THE BENIGN–MALIGNANT BOUNDARY AND CANCER
It will have become obvious that, although there are some benign tumours that never become malignant and some that very rarely do the boundary between the two is not very clear. Can we clarify things by looking at the underlying molecular biology? If cancers arise because of mutations in genes, maybe benign tumours are mutation free and simply arise because of a local imbalance in growth factors. There’s much less information available for benign lesions compared with tumours but a quick glance dashes any hopes of a simple answer.
Some benign tumours never become malignant yet carry mutations in genes that in other tissues are associated with malignancy. On the other hand, there are tissues in which mutations occur in both benign and malignant tumour forms, albeit sometimes with quite different frequency. Table 1 contrasts mutation patterns in a number of benign and malignant tumours.
We’re stuck with a typical cancer problem. The distinction between benign and malignant tumours is crucial: one of them can kill you. Unfortunately, even the power of modern molecular biology cannot identify what it is that converts a relatively harmless form of abnormal growth into the fatal variety.
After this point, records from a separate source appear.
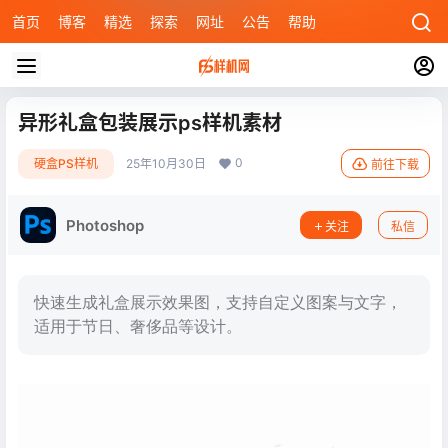
首页
博客
精选
探索
网址
公告
帮助
异形礼盒包装展示ps样机素材
0
硬盒PS样机
25年10月30日
前往下载
Photoshop
关注
私信
快速生成礼盒展示效果图，支持自定义图案与文字，
适用于节日、奢侈品等设计。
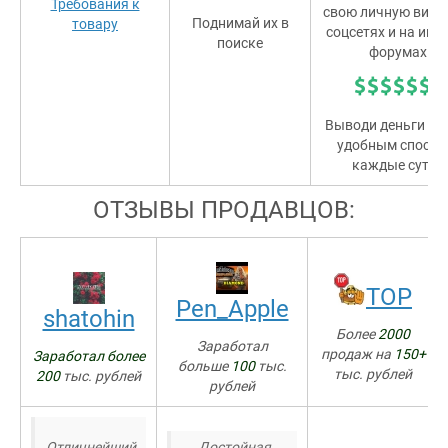
Требования к
свою личную витри
Поднимай их в
товару
соцсетях и на игр
поиске
форумах!
Выводи деньги л
удобным способ
каждые сутки
ОТЗЫВЫ ПРОДАВЦОВ:
TOP
Pen_Apple
shatohin
Более
2000
Заработал
продаж на
150+
Заработал более
больше
100
тыс.
тыс. рублей
200
тыс. рублей
рублей
Отличнейший
Достойная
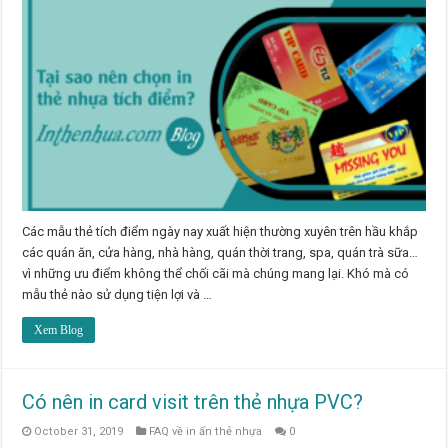
Các mẫu thẻ tích điểm ngày nay xuất hiện thường xuyên trên hầu khắp
các quán ăn, cửa hàng, nhà hàng, quán thời trang, spa, quán trà sữa…
vì những ưu điểm không thể chối cãi mà chúng mang lại. Khó mà có
mẫu thẻ nào sử dụng tiện lợi và …
Xem Blog
Có nên in card visit trên thẻ nhựa PVC?
October 31, 2019
FAQ về in ấn thẻ nhựa
0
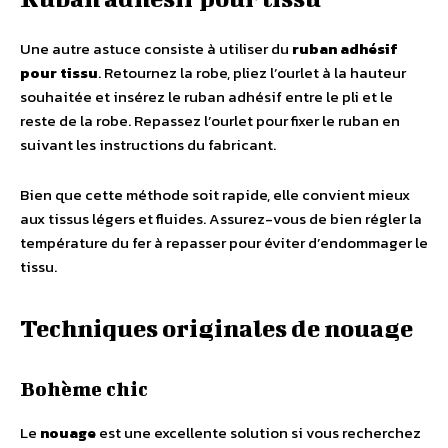
Une autre astuce consiste à utiliser du
ruban adhésif
pour tissu
. Retournez la robe, pliez l’ourlet à la hauteur
souhaitée et insérez le ruban adhésif entre le pli et le
reste de la robe. Repassez l’ourlet pour fixer le ruban en
suivant les instructions du fabricant.
Bien que cette méthode soit rapide, elle convient mieux
aux tissus légers et fluides. Assurez-vous de bien régler la
température du fer à repasser pour éviter d’endommager le
tissu.
Techniques originales de nouage
Bohème chic
Le
nouage
est une excellente solution si vous recherchez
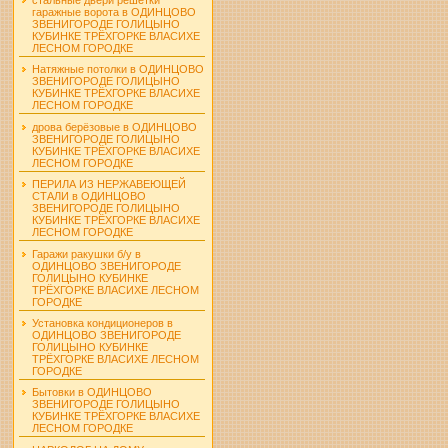
гаражные ворота в ОДИНЦОВО
ЗВЕНИГОРОДЕ ГОЛИЦЫНО
КУБИНКЕ ТРЁХГОРКЕ ВЛАСИХЕ
ЛЕСНОМ ГОРОДКЕ
Натяжные потолки в ОДИНЦОВО
ЗВЕНИГОРОДЕ ГОЛИЦЫНО
КУБИНКЕ ТРЁХГОРКЕ ВЛАСИХЕ
ЛЕСНОМ ГОРОДКЕ
дрова берёзовые в ОДИНЦОВО
ЗВЕНИГОРОДЕ ГОЛИЦЫНО
КУБИНКЕ ТРЁХГОРКЕ ВЛАСИХЕ
ЛЕСНОМ ГОРОДКЕ
ПЕРИЛА ИЗ НЕРЖАВЕЮЩЕЙ
СТАЛИ в ОДИНЦОВО
ЗВЕНИГОРОДЕ ГОЛИЦЫНО
КУБИНКЕ ТРЁХГОРКЕ ВЛАСИХЕ
ЛЕСНОМ ГОРОДКЕ
Гаражи ракушки б/у в
ОДИНЦОВО ЗВЕНИГОРОДЕ
ГОЛИЦЫНО КУБИНКЕ
ТРЁХГОРКЕ ВЛАСИХЕ ЛЕСНОМ
ГОРОДКЕ
Установка кондиционеров в
ОДИНЦОВО ЗВЕНИГОРОДЕ
ГОЛИЦЫНО КУБИНКЕ
ТРЁХГОРКЕ ВЛАСИХЕ ЛЕСНОМ
ГОРОДКЕ
Бытовки в ОДИНЦОВО
ЗВЕНИГОРОДЕ ГОЛИЦЫНО
КУБИНКЕ ТРЁХГОРКЕ ВЛАСИХЕ
ЛЕСНОМ ГОРОДКЕ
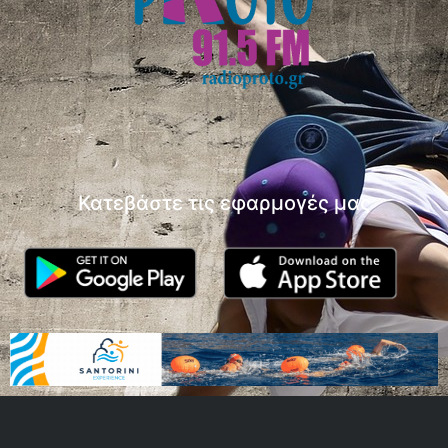
Κατεβάστε τις εφαρμογές μας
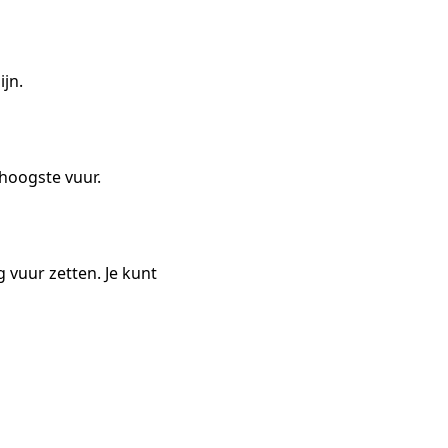
jn.
hoogste vuur.
vuur zetten. Je kunt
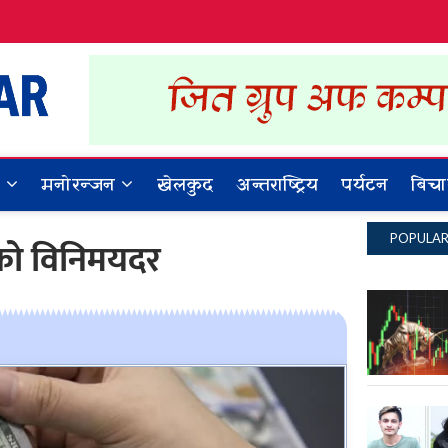
Dynamic Khabar
ALL NEWS IN NEPAL
र
मनोरन्जन
खेलकुद
अन्तराष्ट्रिय
पर्यटन
बिचा
POPULA
ाको विनिमयदर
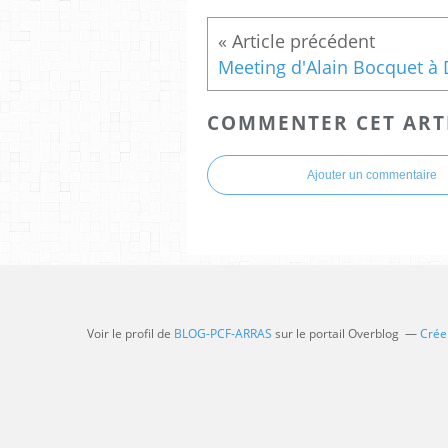
COMMENTER CET ART
Ajouter un commentaire
Voir le profil de
BLOG-PCF-ARRAS
sur le portail Overblog
Créer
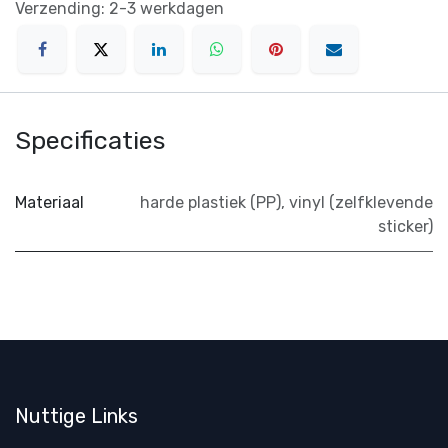
Verzending: 2-3 werkdagen
Specificaties
Materiaal
harde plastiek (PP)
,
vinyl (zelfklevende
sticker)
Nuttige Links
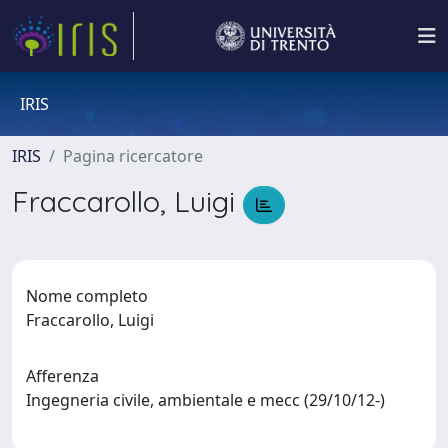
IRIS
IRIS
Pagina ricercatore
Fraccarollo, Luigi
Nome completo
Fraccarollo, Luigi
Afferenza
Ingegneria civile, ambientale e mecc (29/10/12-)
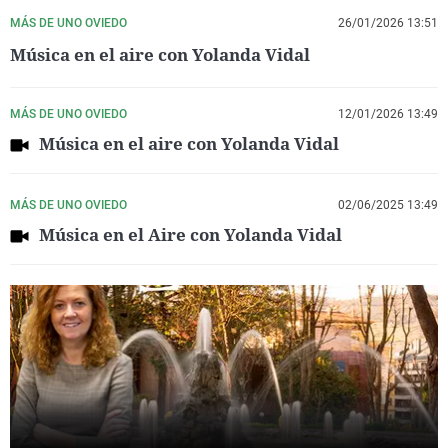
MÁS DE UNO OVIEDO
26/01/2026 13:51
Música en el aire con Yolanda Vidal
MÁS DE UNO OVIEDO
12/01/2026 13:49
Música en el aire con Yolanda Vidal
MÁS DE UNO OVIEDO
02/06/2025 13:49
Música en el Aire con Yolanda Vidal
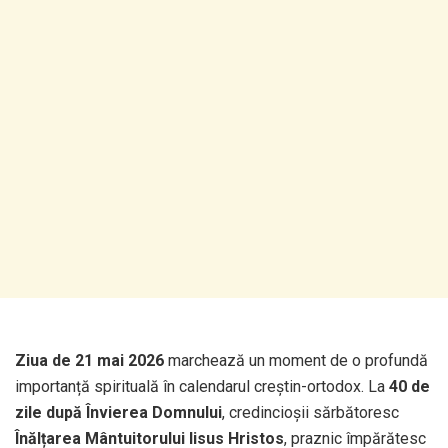
Ziua de 21 mai 2026
marchează un moment de o profundă
importanță spirituală în calendarul creștin-ortodox. La
40 de
zile după Învierea Domnului
, credincioșii sărbătoresc
Înălțarea Mântuitorului Iisus Hristos
, praznic împărătesc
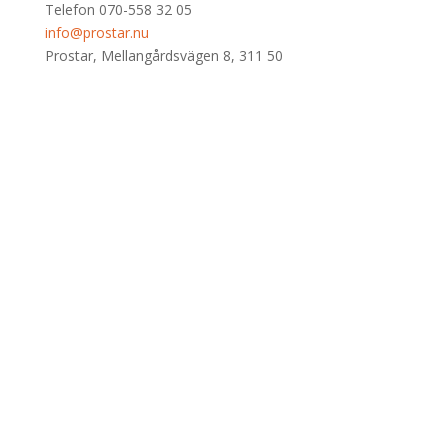
Telefon 070-558 32 05
info@prostar.nu
Prostar, Mellangårdsvägen 8, 311 50
Nya produkter
Ljud
Ljus
Rigging
Santosom-Flightcase
Övrigt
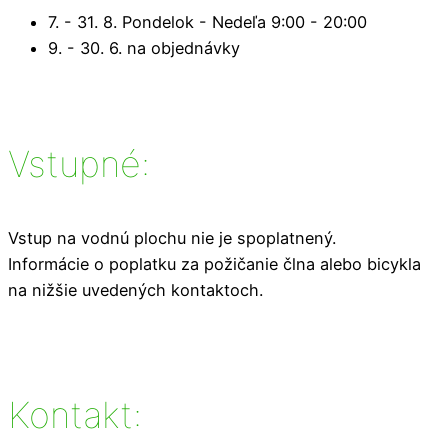
7. - 31. 8. Pondelok - Nedeľa 9:00 - 20:00
9. - 30. 6. na objednávky
Vstupné:
Vstup na vodnú plochu nie je spoplatnený.
Informácie o poplatku za požičanie člna alebo bicykla
na nižšie uvedených kontaktoch.
Kontakt:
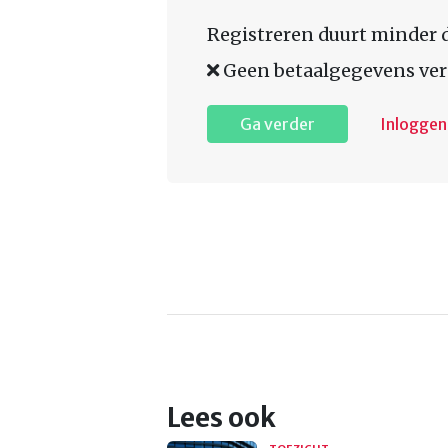
Registreren duurt minder 
Geen betaalgegevens ver
Ga verder
Inloggen
Lees ook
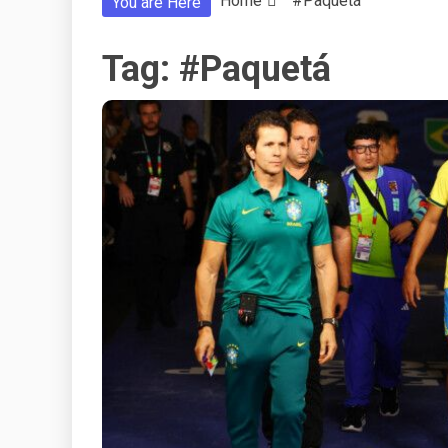
Home
#Paquetá
You are Here
Tag:
#Paquetá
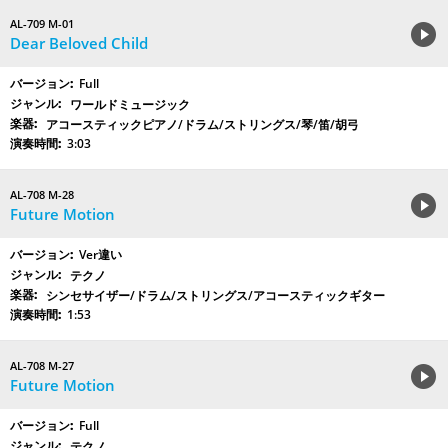
AL-709 M-01
Dear Beloved Child
Full
ワールドミュージック
アコースティックピアノ/ドラム/ストリングス/琴/笛/胡弓
3:03
AL-708 M-28
Future Motion
Ver違い
テクノ
シンセサイザー/ドラム/ストリングス/アコースティックギター
1:53
AL-708 M-27
Future Motion
Full
テクノ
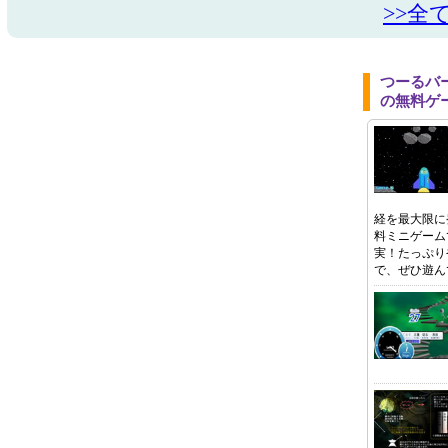
>>全
つーるバ
の無料ゲ
経を最大限に
料ミニゲーム
実！たっぷり
で、ぜひ遊ん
Cancers can be divided into two broad classes: solid and liquid tumours. Most human and animal solid tumours. Approximately 85% are carcinomas (strictly ‘carcinomata’) – malignant tumours of epithelial cells – which includes malignant tumours of glandular epithelial tissue that are termed adenocarcinomas. Carcinoma in situ is a pre-malignant change in which cells proliferate abnormally (hyperplasia) within their normal location. The epithelium (particularly of the cervix or skin) shows many malignant changes but does not invade the underlying tissue. Carcinoma in situ is a feature of many cancers. For example, ductal carcinoma in situ (DCIS) is one of the two forms of mammary ductal carcinoma, the most common type of breast cancer, characterised by hyperplasia in the wall of the milk ducts. It carries a risk of developing into the invasive ductal carcinoma (IDC) form in which the cells have become malignant.
Most other cancers are sarcomas, tumours of tissue derived from the mesenchymal layer (connective tissue, bone, cartilage, muscle, fat, blood vessels) that are often highly malignant. Sarcomas are therefore relatively rare and they are not thought to have a premalignant (in situ) phase.
The remaining ~3% of human cancers are leukaemias and lymphomas that arise from the abnormal white blood cells or, very rarely, of red blood cell precursors. White cells, together with red cells (erythrocytes), make up the population of cells that continuously circulates in the bloodstream. Because leukaemias and lymphomas arise in the blood and the tissues where blood cells develop they are collectively named haematological neoplasms. The word leukaemia comes from the Greek words for white and blood (leukos λευκός and aima αίμα) and refers to cancers arising from the abnormal proliferation of white blood cells in the bone marrow. These cells are sometimes called leucocytes but, as that term covers all white blood cells including lymphocytes, it’s apt to be a bit confusing. Lymphomas are cancers of lymphocytes, the cells of the adaptive immune system that fall into the two main classes of T cells and B cells. The two major divisions of this cancer are Hodgkin’s disease (Hodgkin’s lymphoma) and non-Hodgkin’s lymphomas.